百度の四半期売上高が2桁増となったのは、1年余り前の2021年7~9月期以来のことだ。 背景には(ゼロコロナ政策の緩和により)中国経済が回復に向かうにつれて、オンライン広告の出稿が増加したことがある。1~3月期のオンライン広告事業の売上高は前年同期比6%増の166億元(約3242億円)と、1年ぶりにプラス成長に復帰した。
「旅行関連やヘルスケア関連の広告収入が大幅に伸びている。とくにヘルスケア関連の広告収入は、新型コロナ流行前の水準をすでに回復した」。百度の共同創業者兼CEO(最高経営責任者)の李彦宏氏は、アナリスト向けの決算説明会でそう述べた。李CEOはさらに、広告収入は4~6月期も増勢を維持し、伸び率は中国のGDP(国内総生産)成長率を上回るとの予想を示した。
「生成AI」をクラウド事業の柱に
クラウドサービスや自動運転技術を含む非広告事業の売上高は、1~3月期は前年同期比11%増の64億元(約1250億円)だった。2021年1~3月期の決算説明会で、李CEOは非広告事業の売上高を(投資事業などを除外した)コアビジネスの売上高の半分以上に高めるという目標を掲げた。しかしクラウド事業の成長が鈍化したことなどにより、目標の見直しを余儀なくされている。
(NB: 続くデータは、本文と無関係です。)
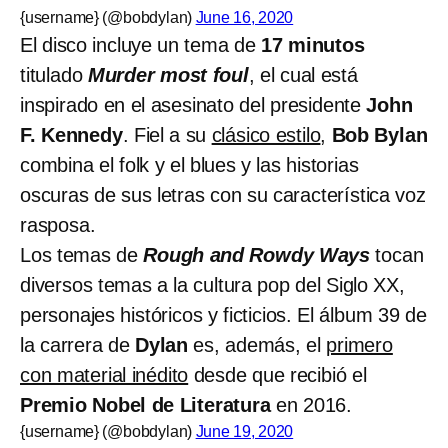
{username} (@bobdylan)
June 16, 2020
El disco incluye un tema de
17 minutos
titulado
Murder most foul
, el cual está
inspirado en el asesinato del presidente
John
F. Kennedy
. Fiel a su
clásico estilo
,
Bob Bylan
combina el folk y el blues y las historias
oscuras de sus letras con su característica voz
rasposa.
Los temas de
Rough and Rowdy Ways
tocan
diversos temas a la cultura pop del Siglo XX,
personajes históricos y ficticios. El álbum 39 de
la carrera de
Dylan
es, además, el
primero
con material inédito
desde que recibió el
Premio Nobel de Literatura
en 2016.
{username} (@bobdylan)
June 19, 2020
そんななか、百度は独自開発した生成AI(人工知能)の「文心一言(アーニーボット)」を、クラウド市場でシェア拡大を図るための柱に位置づけた。李CEOによれば、文心一言の発表をきっかけに、2023年3月のクラウド事業の商談や問い合わせは前年同月の5倍以上に増えたという。
百度は中国のパブリック・クラウド市場でのシェアは第4位以下だが、AI関連サービスの基盤用途のクラウドでは業界トップを走る。李CEOは、生成AI(の普及)がクラウド・コンピューティングの需要を底上げし、百度が市場シェアを引き上げるチャンスになると考えている。